Caitlin Jans' article, "The Most Common Mistakes New Authors Make When It Comes To Publishing," published by Authors Publish, suggests authors submit short stories to literary magazines before sending out larger book-length projects to agents. Therefore, when you have a handful of bylines in well-known magazines, agents will know you can pass the acidity test of a picky editor.
After all, if you can be expected with a little bit of success, agents are willing to invest the time. But if you are not able to acquire previous bylines at smaller publications, how can they know if you can acquire on in a larger house?

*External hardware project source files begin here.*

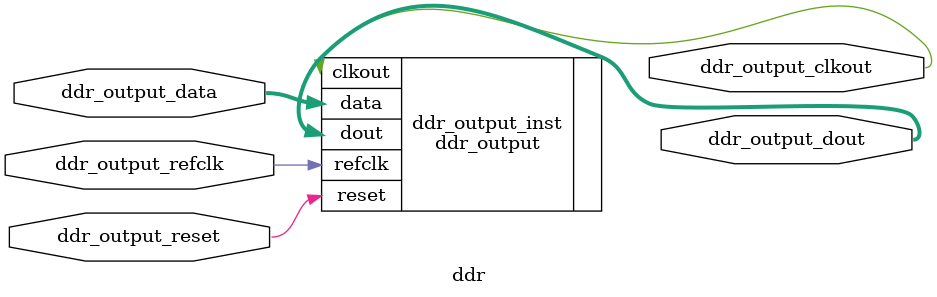
<source format=v>
/* synthesis translate_off*/
`define SBP_SIMULATION
/* synthesis translate_on*/
`ifndef SBP_SIMULATION
`define SBP_SYNTHESIS
`endif

//
// Verific Verilog Description of module ddr
//
module ddr (ddr_output_data, ddr_output_dout, ddr_output_clkout, ddr_output_refclk, 
            ddr_output_reset) /* synthesis sbp_module=true */ ;
    input [33:0]ddr_output_data;
    output [16:0]ddr_output_dout;
    output ddr_output_clkout;
    input ddr_output_refclk;
    input ddr_output_reset;
    
    
    ddr_output ddr_output_inst (.data({ddr_output_data}), .dout({ddr_output_dout}), 
            .clkout(ddr_output_clkout), .refclk(ddr_output_refclk), .reset(ddr_output_reset));
    
endmodule


</source>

On the flip side, be careful about coming across as too arrogant in your submission. We've had authors who have sent submissions that went a little like:
I could click publish on KDP right now, but I decided I'd at least let you take a look.
In all seriousness, I changed a few words, but that is almost word-for-word. A fun resource to check out about authors literary agents avoid can be found at PWR Studios' YouTube Channel, under the Video Title, "How Not to Submit to an Agent."